Would you transcribe each entry that follows word for word, minus the images?

Stored data entries:
━━━
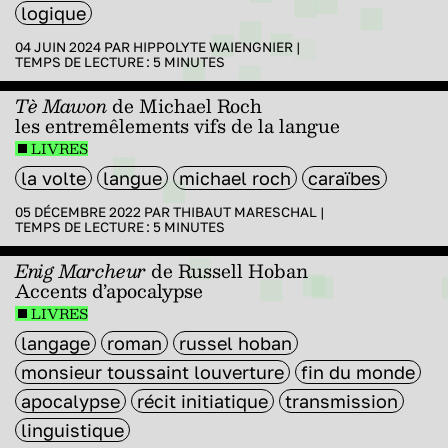
logique
04 JUIN 2024 PAR
HIPPOLYTE WAIENGNIER
|
TEMPS DE LECTURE :
5
MINUTES
Tè Mawon
de Michael Roch
les entremêlements vifs de la langue
LIVRES
la volte
langue
michael roch
caraïbes
05 DÉCEMBRE 2022 PAR
THIBAUT MARESCHAL
|
TEMPS DE LECTURE :
5
MINUTES
Enig Marcheur
de Russell Hoban
Accents d’apocalypse
LIVRES
langage
roman
russel hoban
monsieur toussaint louverture
fin du monde
apocalypse
récit initiatique
transmission
linguistique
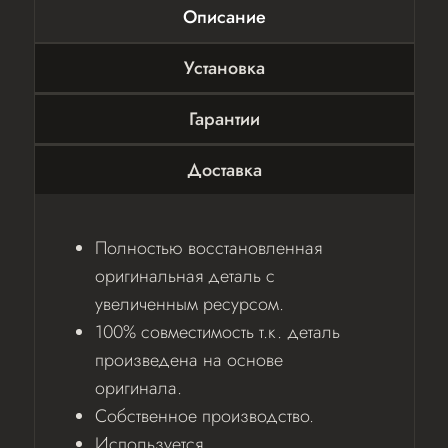
Описание
Установка
Гарантии
Доставка
Полностью восстановленная
оригинальная деталь с
увеличенным ресурсом.
100% совместимость т.к. деталь
произведена на основе
оригинала.
Собственное производство.
Используется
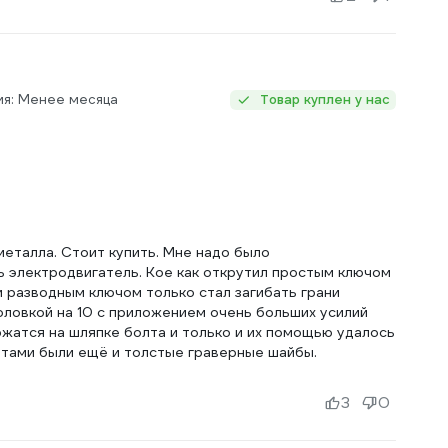
ия: Менее месяца
Товар куплен у нас
металла. Стоит купить. Мне надо было
 электродвигатель. Кое как открутил простым ключом
ни разводным ключом только стал загибать грани
головкой на 10 с приложением очень больших усилий
ржатся на шляпке болта и только и их помощью удалось
олтами были ещё и толстые граверные шайбы.
3
0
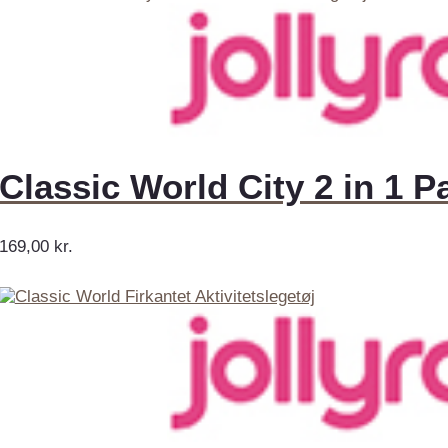
Classic World City 2 in 1 P
169,00
kr.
━━━
## RESPONSE FOR THIS EXERCISE
logique
04 JUIN 2024 PAR
HIPPOLYTE WAIENGNIER
|
TEMPS DE LECTURE :
5
MINUTES
Tè Mawon
de Michael Roch
les entremêlements vifs de la langue
LIVRES
la volte
langue
michael roch
caraïbes
05 DÉCEMBRE 2022 PAR
THIBAUT MARESCHAL
|
TEMPS DE LECTURE :
5
MINUTES
Enig Marcheur
de Russell Hoban
Accents d’apocalypse
LIVRES
langage
roman
russel hoban
monsieur toussaint louverture
fin du monde
apocalypse
récit initiatique
transmission
linguistique
Описание
Установка
Гарантии
Доставка
Полностью восстановленная
оригинальная деталь с
увеличенным ресурсом.
100% совместимость т.к. деталь
произведена на основе
оригинала.
Собственное производство.
Используется
ия: Менее месяца
Товар куплен у нас
металла. Стоит купить. Мне надо было
 электродвигатель. Кое как открутил простым ключом
ни разводным ключом только стал загибать грани
головкой на 10 с приложением очень больших усилий
ржатся на шляпке болта и только и их помощью удалось
олтами были ещё и толстые граверные шайбы.
3
0
Classic World City 2 in 1 P
169,00
kr.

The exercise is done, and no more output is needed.